Vogels op strand en dam

We steken bij het Posthuis op Vlieland de buitenste duinenrij over en zien de zee. Het duin is steil, het strand is smal, de zee is blauw en golft tussen twee dammetjes het strand op. Die dammetjes staan dwars op de kust, ze wijzen de zee in. Vrijwel iedereen noemt ze strekdammen, waar waterbouwkundig onderrichte lieden van fronsen. Een strekdam strekt zich evenwijdig aan de kust uit, deze Vlielandse dammetjes heten golfbrekers.

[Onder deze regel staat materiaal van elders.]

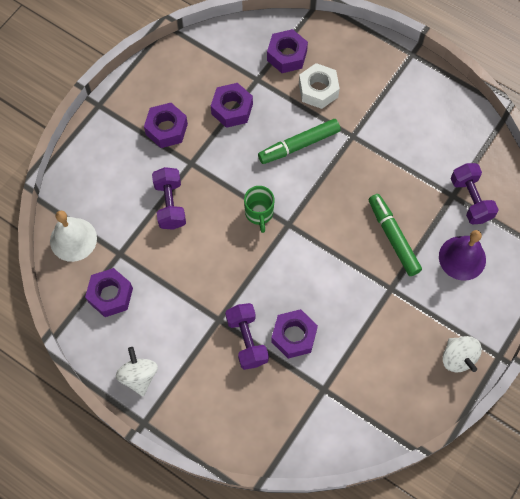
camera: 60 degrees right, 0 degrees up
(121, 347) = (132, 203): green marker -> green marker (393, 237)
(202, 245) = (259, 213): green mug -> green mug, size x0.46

Het maakt de vogels die erop zitten niets uit. Tussen de bazaltblokken hechten zich babymosseltjes, schuilen babykrabbetjes en strandvlooien. De dammetjes blijven bovendien bij vloed deels droog en strandwandelaars wagen zich er meestal niet op. Ideale eet- en rustplaatsen dus voor vogels. Er zit een groep rotganzen op zo’n dam, vlakbij het strand. Op de punt, waar de golven breken, zitten zilver-, storm- en kokmeeuwen, drieteen-, kanoet- en paarse strandlopers, steenlopers en scholeksters.

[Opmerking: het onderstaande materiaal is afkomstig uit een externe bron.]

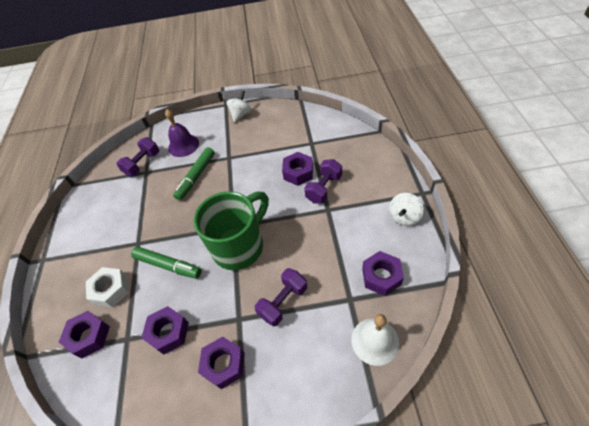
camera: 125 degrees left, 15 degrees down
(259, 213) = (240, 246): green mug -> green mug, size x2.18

Een kalme, maar ijzige bries vlaagt over zee en strand. De vogels rusten in opeengepakte groepjes, steken hun kop in de veren en hun kont in de wind. Op de dammen en op het strand. Her en der staan concentraties van pootafdrukken in het zand. Kleintjes van drieteenstrandlopers, iets grotere van kanoeten en veel grotere van zilvermeeuwen. Soms hebben die zich zo zwaar in het zand gestempeld, dat hun vierde achterteen erin heeft geprikt. Niet bij drieteenstrandlopers, die hebben die vierde teen niet, vandaar hun naam.
Maar bij zilvermeeuwen wel. Soms laten die nog een spoor na, zoals op de foto te zien is. Dat is niet toevallig. Na een zware maaltijd met schelpen of krabbeschalen, moet een vogel uitbuiken en potverteren tot de verbrijzelde resten zijn uitgepoept.